Migrating to the single euro payments area (SEPA) should have several long-term benefits for both banks and corporates. For example, banks are still operating with dual payment processes – one for cross-border and another for domestic payments. The introduction of the SEPA payment system for both cross-border and domestic payments will remove the costs associated with these dual payment systems. This should also serve to accelerate competition in the payments market and, in turn, corporates should shop around to get the best possible service from their bank. As part of this process, we could even see corporates putting pressure on their banks to pass on the cost savings made from changing to a universal payment system.
While the migration process to SEPA will vary in length and complexity for each corporate, particularly if they have a large number of retail customers, it is also an excellent opportunity to enhance the completeness and accuracy of bank account information, resulting in a higher straight-through processing (STP) rate, fewer errors and lower costs.
There are undoubtedly many challenges that corporates now face before they can realise these benefits. As part of their migration, corporates will need to use International Bank Account Numbers (IBANs) and Bank Identifier Codes (BICs) in order to initiate and validate payment instructions, as the mandatory international identification for all payments. Therefore if corporates want to be ready for SEPA payments, they need to be able to collect their IBANs and BICs to update their customer and supplier databases. If domestic details are not updated by the set end-date, incorrectly formatted payments could lead to errors in transactions and additional costs. According to the latest data1 drawn from Experian’s SEPA Data Conversion service, more than 20% of the records analysed were in an invalid format or contained errors. The most common problem was ‘bank or branch code not in use’, meaning that either data has not been kept up to date as branches close or invalid data has been supplied at the point of capture.

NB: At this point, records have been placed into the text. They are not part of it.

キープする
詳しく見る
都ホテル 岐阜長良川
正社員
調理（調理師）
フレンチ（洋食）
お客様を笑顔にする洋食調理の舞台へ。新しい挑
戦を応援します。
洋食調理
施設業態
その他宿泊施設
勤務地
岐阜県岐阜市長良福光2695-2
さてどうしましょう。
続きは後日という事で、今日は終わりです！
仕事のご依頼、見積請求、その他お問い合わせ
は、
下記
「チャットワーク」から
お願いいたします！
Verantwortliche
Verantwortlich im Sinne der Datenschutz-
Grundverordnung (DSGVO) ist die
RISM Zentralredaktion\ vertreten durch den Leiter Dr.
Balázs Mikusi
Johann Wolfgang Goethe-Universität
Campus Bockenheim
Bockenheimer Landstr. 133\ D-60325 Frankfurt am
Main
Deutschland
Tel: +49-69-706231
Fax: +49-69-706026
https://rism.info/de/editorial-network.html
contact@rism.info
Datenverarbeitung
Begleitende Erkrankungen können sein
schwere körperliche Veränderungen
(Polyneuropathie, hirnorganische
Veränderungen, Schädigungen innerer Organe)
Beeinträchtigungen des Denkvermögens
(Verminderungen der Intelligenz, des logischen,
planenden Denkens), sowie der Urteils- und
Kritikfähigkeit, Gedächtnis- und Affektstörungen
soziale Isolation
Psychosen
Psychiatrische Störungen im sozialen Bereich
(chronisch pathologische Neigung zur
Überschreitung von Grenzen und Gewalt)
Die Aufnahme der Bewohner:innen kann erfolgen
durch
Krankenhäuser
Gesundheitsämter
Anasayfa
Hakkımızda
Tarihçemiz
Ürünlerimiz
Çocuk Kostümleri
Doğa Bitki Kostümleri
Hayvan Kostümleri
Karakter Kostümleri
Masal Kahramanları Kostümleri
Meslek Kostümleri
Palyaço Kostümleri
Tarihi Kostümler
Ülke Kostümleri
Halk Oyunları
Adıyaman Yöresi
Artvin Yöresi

The data also showed that records containing one or more errors were at 13%. This is in contrast to the typical error rates reported by companies of between 2-10%. It is therefore clear that the domestic schemes are coping with some degree of error, whether this is manual error correction or automatic error correction, such as redirection of transactions for branches of merged banks, for example. As the IBAN data format is a relatively new standard, and it differs greatly between countries, correcting these payment errors will become more difficult and error rates are likely to increase.
We can therefore deduce that corporates still have much work to complete on internal systems used for payments origination, or in which payment instructions are stored, as they need to be modified to hold and transmit this information to other systems, and interfaces need to be amended. If either the IBAN or BIC is absent, erroneous or incorrectly formatted on a payment, it is likely to be delayed, rejected or penalised. Many corporates are yet to address these changes to their systems and will now have to do so ahead of the migration deadlines. Obtaining the correct IBANs and BICs is ultimately the corporate’s responsibility.
What’s more, systems, including customer-facing systems, such as websites for online retailing, will need to be able to support SEPA payments, including IBAN and BIC information. Corporates will need to decide whether to modify existing systems to capture and validate IBAN and BIC in the future or whether to continue to capture payments data in its domestic format and convert this data into IBAN and BIC retrospectively.
Three Practical Steps to SEPA
In terms of migration, there are three steps that corporates need to take. The first step is to assess the existing operations against the new regulatory requirements. Corporates need to investigate the countries in which they plan to operate and consider which countries they will want to make payments into and within, to create the scope of their SEPA planning. It’s also important to be fully aware of when each domestic euro clearing system will migrate to IBAN and BIC and what is required to comply. By understanding local migration plans, corporates can determine how and when SEPA will impact their payments processes and address this in their plans.
Secondly, having embarked on the migration process, it is important to complete it as quickly as possible to avoid having to maintain two separate sets of data in parallel. Usually, payment details originate from a number of systems, so the location and quality of bank account information needs to be examined and the relationship between data held in separate systems established. This will define the number of records that need to be converted, and how many of these are likely to need correction or enhancement to avoid errors.
The third step is to convert and validate IBAN information. This is a two-stage process – first, companies should identify these errors in the existing data. It is important to note that, as revealed by Experian’s data, some banks help their customers by fixing problems with domestic transactions without their knowledge. This means that the actual data error rate may be higher than the percentage of rejected transactions experienced.
While many banks are happy to provide BIC and IBAN details for their own customer accounts, some are reluctant to contact other banks in various countries to obtain and generate the details. However, the most proactive European banks are already helping their corporate customers by familiarising them with the upcoming changes and supporting them throughout the migration process, in order to minimise correction and rejection charges of failed payments.
Ultimately, the more proactive and supportive the banks are, the more attractive they will be to the corporates. This will create a win/win situation for both parties and be a positive result of the SEPA migration.
1 Data in the analysis comes from 55 data conversions scans performed between September 2009 and August 2010. The analysis covers a number of sectors: in the case of the banking sector, this relates primarily to payments on behalf of customers. The remaining sectors represent supplier, customer or salary payments.